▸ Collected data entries
Start of Block
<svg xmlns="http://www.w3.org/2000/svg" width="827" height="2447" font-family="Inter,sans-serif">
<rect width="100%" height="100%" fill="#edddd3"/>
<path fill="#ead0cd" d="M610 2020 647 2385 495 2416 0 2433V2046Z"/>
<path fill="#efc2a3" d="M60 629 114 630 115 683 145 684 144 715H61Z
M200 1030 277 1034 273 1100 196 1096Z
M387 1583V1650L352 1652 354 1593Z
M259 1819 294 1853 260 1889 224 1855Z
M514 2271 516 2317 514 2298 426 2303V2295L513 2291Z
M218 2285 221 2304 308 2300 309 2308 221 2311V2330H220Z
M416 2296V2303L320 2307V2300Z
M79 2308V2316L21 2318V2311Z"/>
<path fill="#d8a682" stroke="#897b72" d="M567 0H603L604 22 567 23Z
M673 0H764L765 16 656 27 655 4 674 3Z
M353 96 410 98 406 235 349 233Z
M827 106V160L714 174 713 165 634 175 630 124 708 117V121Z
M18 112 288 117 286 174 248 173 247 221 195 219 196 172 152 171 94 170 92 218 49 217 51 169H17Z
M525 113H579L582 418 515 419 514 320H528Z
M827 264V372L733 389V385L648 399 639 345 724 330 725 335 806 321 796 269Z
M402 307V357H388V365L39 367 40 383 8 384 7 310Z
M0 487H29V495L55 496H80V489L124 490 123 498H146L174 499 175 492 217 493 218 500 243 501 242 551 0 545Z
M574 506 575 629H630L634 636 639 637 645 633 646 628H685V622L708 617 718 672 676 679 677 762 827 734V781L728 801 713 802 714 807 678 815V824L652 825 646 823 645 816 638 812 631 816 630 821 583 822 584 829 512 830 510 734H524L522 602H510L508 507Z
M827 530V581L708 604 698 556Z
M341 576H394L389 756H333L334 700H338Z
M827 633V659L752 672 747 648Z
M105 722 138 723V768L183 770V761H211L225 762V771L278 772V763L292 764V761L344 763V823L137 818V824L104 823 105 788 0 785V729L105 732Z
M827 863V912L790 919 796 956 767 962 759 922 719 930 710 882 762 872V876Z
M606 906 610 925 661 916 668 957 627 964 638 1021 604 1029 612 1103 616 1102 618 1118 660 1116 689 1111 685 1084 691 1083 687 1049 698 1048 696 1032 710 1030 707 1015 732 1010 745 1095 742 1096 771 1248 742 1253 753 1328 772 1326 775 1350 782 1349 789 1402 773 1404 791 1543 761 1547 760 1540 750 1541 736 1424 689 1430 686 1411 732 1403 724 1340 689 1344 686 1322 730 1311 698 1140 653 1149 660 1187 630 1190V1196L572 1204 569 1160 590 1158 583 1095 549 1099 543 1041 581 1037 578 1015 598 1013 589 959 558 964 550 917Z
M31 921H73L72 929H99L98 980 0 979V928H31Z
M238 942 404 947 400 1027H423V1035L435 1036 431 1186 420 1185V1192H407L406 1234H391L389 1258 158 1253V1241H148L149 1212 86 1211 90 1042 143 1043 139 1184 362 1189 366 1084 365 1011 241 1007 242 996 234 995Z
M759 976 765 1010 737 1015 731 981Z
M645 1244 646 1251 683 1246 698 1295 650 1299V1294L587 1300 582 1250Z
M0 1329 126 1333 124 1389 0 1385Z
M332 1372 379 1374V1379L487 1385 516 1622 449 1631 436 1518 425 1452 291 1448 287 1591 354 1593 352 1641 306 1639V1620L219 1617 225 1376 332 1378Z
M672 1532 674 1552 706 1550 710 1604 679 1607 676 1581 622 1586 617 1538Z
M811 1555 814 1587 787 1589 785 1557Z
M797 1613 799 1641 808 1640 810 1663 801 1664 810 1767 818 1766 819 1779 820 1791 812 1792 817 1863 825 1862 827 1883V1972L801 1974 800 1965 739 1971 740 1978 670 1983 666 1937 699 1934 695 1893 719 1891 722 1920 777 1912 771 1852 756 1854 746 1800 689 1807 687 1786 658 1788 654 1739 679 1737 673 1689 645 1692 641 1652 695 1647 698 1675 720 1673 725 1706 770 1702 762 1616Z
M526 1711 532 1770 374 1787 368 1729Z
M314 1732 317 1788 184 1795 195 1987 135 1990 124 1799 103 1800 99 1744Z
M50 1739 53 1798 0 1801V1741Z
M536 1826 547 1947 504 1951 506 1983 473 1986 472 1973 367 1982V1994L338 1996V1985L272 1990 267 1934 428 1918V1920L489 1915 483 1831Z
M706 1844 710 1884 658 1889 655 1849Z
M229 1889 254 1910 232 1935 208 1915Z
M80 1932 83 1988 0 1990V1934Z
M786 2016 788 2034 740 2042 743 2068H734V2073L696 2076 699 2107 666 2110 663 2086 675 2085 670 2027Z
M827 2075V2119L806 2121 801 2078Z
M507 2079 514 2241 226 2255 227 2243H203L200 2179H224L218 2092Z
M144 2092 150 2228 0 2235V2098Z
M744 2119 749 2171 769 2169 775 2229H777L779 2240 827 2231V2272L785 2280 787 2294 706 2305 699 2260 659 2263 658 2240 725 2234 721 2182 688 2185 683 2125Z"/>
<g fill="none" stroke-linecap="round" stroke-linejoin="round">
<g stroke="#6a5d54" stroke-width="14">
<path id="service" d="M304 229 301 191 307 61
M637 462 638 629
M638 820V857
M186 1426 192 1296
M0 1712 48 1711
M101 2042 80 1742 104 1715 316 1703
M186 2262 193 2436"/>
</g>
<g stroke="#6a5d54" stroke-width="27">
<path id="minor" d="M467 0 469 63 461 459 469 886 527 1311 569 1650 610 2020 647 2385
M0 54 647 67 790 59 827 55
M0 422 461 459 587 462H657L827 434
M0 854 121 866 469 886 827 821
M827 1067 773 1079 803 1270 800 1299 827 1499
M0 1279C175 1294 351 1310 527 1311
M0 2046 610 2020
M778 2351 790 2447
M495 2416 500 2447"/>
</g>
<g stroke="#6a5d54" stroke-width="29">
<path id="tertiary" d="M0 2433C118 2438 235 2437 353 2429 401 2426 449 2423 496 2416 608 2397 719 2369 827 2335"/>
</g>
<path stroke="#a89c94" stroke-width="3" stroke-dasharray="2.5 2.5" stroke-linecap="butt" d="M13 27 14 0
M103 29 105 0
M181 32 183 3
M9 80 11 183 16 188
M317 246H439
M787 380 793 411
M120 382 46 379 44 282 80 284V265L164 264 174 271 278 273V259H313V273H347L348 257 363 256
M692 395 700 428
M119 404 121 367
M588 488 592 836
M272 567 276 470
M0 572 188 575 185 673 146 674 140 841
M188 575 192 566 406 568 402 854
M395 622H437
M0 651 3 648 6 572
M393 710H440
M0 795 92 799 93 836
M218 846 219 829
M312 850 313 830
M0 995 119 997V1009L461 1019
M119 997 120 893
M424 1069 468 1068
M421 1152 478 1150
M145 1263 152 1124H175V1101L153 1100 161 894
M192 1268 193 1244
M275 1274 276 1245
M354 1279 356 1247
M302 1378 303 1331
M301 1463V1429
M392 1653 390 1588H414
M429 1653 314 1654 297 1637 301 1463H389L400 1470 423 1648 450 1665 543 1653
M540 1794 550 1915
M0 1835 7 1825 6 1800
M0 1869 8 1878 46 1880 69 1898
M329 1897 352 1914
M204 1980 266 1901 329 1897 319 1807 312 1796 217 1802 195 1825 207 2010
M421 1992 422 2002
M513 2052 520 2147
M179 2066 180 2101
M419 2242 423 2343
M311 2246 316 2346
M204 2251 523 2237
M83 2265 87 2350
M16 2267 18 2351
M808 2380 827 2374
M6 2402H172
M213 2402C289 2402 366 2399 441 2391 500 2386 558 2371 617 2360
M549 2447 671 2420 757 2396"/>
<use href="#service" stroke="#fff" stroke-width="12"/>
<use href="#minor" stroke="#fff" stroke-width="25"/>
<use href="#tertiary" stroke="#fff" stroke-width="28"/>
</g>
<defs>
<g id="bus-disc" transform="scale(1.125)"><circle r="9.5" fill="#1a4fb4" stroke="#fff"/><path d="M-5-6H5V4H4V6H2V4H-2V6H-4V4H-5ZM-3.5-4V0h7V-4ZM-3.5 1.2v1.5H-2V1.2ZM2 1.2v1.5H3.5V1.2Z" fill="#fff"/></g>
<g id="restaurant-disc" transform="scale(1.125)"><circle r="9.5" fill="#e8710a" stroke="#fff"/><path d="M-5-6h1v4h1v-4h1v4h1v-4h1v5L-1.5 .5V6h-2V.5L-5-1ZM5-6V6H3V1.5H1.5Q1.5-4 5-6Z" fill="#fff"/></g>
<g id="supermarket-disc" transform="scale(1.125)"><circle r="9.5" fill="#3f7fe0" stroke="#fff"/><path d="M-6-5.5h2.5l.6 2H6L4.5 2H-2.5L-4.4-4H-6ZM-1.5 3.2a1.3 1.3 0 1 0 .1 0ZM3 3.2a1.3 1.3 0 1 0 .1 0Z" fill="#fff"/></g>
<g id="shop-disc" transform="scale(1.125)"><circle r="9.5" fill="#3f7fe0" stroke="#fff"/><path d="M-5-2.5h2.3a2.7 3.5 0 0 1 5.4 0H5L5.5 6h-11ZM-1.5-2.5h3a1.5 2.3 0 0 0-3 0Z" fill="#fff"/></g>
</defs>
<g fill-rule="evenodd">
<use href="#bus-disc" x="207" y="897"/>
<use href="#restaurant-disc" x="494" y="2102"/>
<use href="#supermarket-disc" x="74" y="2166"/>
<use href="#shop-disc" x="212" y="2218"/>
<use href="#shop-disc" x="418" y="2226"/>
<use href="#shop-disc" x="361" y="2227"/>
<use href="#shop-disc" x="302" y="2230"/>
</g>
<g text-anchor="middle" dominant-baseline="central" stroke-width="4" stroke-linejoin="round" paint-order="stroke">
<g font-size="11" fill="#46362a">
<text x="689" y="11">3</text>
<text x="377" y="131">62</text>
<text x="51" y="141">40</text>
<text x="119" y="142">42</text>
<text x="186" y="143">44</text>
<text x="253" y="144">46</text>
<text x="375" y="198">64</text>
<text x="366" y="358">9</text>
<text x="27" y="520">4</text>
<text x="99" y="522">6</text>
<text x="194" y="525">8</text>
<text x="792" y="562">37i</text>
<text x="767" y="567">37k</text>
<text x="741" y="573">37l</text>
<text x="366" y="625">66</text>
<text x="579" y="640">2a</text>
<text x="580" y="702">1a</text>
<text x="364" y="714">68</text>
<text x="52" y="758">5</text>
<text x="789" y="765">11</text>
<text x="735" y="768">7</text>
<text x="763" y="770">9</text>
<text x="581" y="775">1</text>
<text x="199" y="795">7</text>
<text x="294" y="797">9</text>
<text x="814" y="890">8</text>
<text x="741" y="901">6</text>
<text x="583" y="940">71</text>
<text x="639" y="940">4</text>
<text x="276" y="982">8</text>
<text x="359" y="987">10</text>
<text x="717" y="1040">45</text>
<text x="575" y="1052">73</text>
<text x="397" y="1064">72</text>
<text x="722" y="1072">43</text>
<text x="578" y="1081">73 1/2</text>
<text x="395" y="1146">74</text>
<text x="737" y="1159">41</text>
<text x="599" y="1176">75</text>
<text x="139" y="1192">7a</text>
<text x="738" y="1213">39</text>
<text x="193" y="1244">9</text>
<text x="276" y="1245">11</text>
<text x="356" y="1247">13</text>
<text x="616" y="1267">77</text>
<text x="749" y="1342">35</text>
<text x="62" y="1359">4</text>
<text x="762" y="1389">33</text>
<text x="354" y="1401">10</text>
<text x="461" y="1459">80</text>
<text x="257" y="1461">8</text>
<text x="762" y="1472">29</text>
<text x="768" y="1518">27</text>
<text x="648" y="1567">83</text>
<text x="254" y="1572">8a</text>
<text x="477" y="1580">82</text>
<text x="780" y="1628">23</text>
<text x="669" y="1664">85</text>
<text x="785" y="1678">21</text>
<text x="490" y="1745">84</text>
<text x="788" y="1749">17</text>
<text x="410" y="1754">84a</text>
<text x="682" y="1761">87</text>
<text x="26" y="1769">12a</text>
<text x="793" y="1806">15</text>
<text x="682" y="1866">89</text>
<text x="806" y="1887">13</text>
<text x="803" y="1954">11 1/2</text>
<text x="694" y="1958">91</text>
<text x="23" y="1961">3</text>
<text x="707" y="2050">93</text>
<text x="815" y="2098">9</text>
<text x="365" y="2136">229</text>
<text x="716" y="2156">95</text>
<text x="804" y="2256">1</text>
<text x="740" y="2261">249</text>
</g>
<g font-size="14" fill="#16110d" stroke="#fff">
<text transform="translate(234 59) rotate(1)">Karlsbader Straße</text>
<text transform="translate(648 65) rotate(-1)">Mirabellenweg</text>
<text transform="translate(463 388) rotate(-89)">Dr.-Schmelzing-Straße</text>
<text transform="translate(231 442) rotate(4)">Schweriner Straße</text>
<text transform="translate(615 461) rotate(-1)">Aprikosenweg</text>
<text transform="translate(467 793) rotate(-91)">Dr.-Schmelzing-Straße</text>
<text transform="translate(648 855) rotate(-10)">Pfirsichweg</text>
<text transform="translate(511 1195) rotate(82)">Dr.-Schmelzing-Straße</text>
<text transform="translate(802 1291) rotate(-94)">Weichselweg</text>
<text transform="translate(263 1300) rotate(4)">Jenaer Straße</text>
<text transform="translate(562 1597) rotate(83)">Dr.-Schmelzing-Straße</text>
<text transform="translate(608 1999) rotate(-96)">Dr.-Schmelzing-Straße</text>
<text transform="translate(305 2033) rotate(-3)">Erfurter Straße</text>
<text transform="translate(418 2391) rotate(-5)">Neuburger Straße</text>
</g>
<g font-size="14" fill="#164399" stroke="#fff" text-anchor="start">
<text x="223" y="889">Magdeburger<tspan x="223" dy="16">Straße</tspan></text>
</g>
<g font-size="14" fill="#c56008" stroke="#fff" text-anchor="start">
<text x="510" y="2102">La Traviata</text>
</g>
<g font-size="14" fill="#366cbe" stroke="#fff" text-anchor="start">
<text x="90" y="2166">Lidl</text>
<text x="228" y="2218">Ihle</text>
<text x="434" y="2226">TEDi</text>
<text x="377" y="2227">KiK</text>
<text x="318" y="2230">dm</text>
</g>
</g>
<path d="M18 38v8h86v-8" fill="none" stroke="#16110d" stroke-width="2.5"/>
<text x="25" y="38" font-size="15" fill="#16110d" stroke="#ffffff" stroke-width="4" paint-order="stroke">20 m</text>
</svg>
End of Block
▸ PROBLEM DESCRIPTION
Filter the entries down to the lines containing "round". Copy each of those lines.

▸ OUTPUT OF THE EXERCISE
<g fill="none" stroke-linecap="round" stroke-linejoin="round">
<g text-anchor="middle" dominant-baseline="central" stroke-width="4" stroke-linejoin="round" paint-order="stroke">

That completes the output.